Extracted text:
━━━━

Virginia

Fatal Shooting of 25-Year-Old Marks 7th Homicide in DC This Year

Last year, D.C. saw a spike in homicides

The killing of a 25-year-old man in the District marks the city’s seventh homicide of the year, just one week in to 2019. News4’s Shomari Stone reports.

The killing of a 25-year-old man in the District marks the city's seventh homicide of the year, just one week in to 2019.

Damon Dukes, of Northwest, D.C., died Monday, one day after being found suffering life-threatening injuries from an apparent shooting on the 200 block of V Street Northwest.

Police have not released any information about who may have shot Dukes.

Seven days into 2018, one person had been killed in the District, according to police data. A total of 157 homicides were reported by police last year.

Firefighters rushing to extinguish a blaze in the 3300 block of Ely Place in Southeast D.C. found 60-year-old Joseph Burgess and 50-year-old Regina Bowman dead. Both had been choked and beaten, the medical examiner found. Their deaths were ruled homicides, but no suspect has been identified.

D.C. police said officers went to the building in the 2800 block of Wisconsin Avenue NW about 4:14 a.m. Sunday and found 36-year-old Vongell Lugo inside a hallway suffering from multiple stab wounds.

Medics declared Lugo dead at the scene, police said. Police arrested 26-year-old Collin J. Potter of Quantico, Virginia. He was charged with first degree murder.

Police reported two other homicides Sunday: An unnamed man shot on the Unit Block of O Street Northwest and later died; James Lamont Stewart, 28, of Capitol Heights, was shot on the 800 Block of Varnum Street NW and died from his injuries.

On New Year's Day, police went into a residential building on the 4200 block of Barnaby Road SE, where a shooting had been reported. Police say 19-year-old Shamar Marbury, of Southeast, died at the hospital from gunshot wounds.

Overall, police data says overall violent crime decreased in the past two years, but homicides did increase. 

While at the scene of the homicide of Randall Francis, a valedictorian graduate of Eastern High School, Police Chief Pete Newsham attributed the increase to the number of illegal guns on the city's streets.

"We have to start taking illegal firearms very seriously in our city. Got another young man over there who lost his life as a result of an illegal firearm," Newsham said.

ANC Commissioner Kathy Henderson said outside drug dealers are also bringing trouble into her Ward 8 neighborhood.

"People that come over here and they think that this continues to be the epicenter for drug activity, it is not," she said. "They are relics. That's a bygone day, and they can't come back over here to continue their drug activity. We've moved on from that."

━━━━

Raw data:
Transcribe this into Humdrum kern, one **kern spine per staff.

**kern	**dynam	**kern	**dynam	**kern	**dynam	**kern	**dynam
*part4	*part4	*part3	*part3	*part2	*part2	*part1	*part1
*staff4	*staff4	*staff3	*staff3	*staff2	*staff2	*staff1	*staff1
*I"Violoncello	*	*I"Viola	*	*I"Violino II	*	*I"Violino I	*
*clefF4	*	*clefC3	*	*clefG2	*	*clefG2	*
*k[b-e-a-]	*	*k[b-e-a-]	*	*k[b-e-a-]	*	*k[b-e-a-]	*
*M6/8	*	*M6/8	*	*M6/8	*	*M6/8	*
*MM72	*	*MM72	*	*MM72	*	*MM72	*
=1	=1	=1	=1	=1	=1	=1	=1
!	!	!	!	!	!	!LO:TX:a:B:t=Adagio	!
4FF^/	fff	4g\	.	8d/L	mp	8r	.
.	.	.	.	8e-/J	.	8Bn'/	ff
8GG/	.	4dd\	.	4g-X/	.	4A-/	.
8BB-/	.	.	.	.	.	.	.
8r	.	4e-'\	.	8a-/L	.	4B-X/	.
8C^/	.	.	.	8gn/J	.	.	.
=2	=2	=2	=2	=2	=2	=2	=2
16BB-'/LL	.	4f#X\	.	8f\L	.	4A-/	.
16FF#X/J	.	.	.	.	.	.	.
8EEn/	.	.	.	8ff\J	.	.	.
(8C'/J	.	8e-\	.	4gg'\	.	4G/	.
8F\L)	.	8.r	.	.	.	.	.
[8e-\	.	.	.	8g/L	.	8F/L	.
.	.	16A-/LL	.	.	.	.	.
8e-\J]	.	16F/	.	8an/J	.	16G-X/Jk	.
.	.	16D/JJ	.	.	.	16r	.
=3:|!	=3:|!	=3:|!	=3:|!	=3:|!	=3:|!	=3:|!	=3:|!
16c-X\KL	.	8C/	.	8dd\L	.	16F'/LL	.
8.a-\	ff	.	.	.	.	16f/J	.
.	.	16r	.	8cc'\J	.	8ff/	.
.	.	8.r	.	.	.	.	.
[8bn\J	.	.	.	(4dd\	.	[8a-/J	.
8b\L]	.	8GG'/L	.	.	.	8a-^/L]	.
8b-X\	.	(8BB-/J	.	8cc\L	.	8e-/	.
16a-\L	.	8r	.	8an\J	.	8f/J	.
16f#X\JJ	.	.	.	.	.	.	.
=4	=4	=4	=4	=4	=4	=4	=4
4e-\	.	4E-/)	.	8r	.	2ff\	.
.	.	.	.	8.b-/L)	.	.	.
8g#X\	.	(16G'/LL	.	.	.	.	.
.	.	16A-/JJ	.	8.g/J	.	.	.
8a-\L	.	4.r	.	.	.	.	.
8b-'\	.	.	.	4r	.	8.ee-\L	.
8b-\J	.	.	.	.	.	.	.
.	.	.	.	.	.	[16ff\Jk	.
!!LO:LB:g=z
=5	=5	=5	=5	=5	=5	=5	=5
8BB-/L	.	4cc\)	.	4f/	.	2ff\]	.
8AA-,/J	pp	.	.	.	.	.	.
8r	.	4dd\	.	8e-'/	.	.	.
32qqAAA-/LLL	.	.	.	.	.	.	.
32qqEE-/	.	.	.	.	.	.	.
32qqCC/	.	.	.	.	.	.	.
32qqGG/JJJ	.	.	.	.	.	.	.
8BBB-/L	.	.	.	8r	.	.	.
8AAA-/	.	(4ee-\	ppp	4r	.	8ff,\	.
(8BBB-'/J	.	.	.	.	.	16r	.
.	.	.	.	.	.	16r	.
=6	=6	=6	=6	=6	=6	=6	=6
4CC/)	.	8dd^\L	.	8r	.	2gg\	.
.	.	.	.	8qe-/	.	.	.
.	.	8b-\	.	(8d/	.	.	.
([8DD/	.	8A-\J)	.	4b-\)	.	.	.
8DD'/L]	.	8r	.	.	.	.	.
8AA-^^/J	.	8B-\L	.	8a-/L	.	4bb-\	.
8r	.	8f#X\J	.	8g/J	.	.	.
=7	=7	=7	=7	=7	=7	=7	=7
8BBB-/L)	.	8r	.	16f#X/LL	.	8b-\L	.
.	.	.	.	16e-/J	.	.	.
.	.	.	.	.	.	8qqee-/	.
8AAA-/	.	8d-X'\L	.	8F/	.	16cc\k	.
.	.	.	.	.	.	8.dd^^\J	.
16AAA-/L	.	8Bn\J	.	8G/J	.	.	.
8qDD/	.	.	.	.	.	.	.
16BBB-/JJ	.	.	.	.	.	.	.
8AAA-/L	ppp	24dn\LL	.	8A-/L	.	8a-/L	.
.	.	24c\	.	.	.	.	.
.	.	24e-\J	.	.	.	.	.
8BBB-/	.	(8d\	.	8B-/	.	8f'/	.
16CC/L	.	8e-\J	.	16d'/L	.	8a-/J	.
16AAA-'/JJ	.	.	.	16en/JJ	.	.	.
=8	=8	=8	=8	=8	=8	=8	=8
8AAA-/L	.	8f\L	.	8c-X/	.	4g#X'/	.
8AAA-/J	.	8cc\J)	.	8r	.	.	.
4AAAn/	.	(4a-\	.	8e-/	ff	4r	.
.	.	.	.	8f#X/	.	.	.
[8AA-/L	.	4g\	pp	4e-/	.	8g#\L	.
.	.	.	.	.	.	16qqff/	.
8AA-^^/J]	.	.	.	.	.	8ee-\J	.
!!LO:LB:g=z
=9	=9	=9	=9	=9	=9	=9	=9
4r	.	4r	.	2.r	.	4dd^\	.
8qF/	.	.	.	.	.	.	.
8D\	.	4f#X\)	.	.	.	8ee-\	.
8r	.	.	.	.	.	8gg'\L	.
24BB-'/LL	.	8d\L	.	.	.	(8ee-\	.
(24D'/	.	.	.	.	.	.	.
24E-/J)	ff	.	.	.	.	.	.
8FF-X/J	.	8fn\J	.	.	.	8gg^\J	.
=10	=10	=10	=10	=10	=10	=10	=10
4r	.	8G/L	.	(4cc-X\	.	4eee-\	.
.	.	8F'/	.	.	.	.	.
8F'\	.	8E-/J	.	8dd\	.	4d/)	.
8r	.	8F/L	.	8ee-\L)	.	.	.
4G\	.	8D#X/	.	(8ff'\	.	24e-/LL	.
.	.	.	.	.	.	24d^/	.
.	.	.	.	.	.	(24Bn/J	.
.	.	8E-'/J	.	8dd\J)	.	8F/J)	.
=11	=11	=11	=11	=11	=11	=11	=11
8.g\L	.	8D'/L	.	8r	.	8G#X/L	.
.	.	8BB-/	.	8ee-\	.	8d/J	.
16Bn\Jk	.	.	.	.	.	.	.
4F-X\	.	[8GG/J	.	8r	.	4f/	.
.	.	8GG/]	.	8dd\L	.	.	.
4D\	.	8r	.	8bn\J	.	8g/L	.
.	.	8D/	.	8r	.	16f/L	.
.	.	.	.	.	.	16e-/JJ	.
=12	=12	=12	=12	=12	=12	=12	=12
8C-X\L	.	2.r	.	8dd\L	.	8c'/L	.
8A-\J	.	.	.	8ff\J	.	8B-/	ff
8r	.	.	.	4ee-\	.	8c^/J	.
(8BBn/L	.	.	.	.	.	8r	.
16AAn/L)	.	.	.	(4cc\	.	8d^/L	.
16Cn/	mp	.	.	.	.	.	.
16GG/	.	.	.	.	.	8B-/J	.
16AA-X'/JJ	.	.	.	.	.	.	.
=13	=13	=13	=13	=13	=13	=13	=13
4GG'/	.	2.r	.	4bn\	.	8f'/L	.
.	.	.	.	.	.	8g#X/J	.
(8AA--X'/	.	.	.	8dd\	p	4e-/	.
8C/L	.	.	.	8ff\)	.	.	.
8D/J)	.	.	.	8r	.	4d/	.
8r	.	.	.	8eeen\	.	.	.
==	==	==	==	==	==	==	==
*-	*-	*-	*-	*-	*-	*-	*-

━━━━

Task list:
1/ Answer these questions from the article on D.C. homicides.
(a) On what block was Damon Dukes found with life-threatening injuries?
(b) How many homicides did police report for the previous year?
(c) With what crime was Collin J. Potter charged?
2/ Decide whether each statement agrees with the article on D.C. homicides, and support each yes or no with the deciding words of the article.
(a) Police have identified a suspect in the deaths of Joseph Burgess and Regina Bowman.
(b) Shamar Marbury died at the scene of the shooting.
(c) Police data shows that overall violent crime decreased in the past two years.
3/ According to the article on D.C. homicides, to what did Police Chief Pete Newsham attribute the increase in homicides?

Solutions in order:
1/
(a) The 200 block of V Street Northwest.
(b) 157.
(c) First degree murder.

2/
(a) No: "Their deaths were ruled homicides, but no suspect has been identified."
(b) No: "died at the hospital from gunshot wounds."
(c) Yes: "police data says overall violent crime decreased in the past two years"

3/ Newsham attributed the increase to the number of illegal guns on the city's streets. He said the city has to start taking illegal firearms very seriously.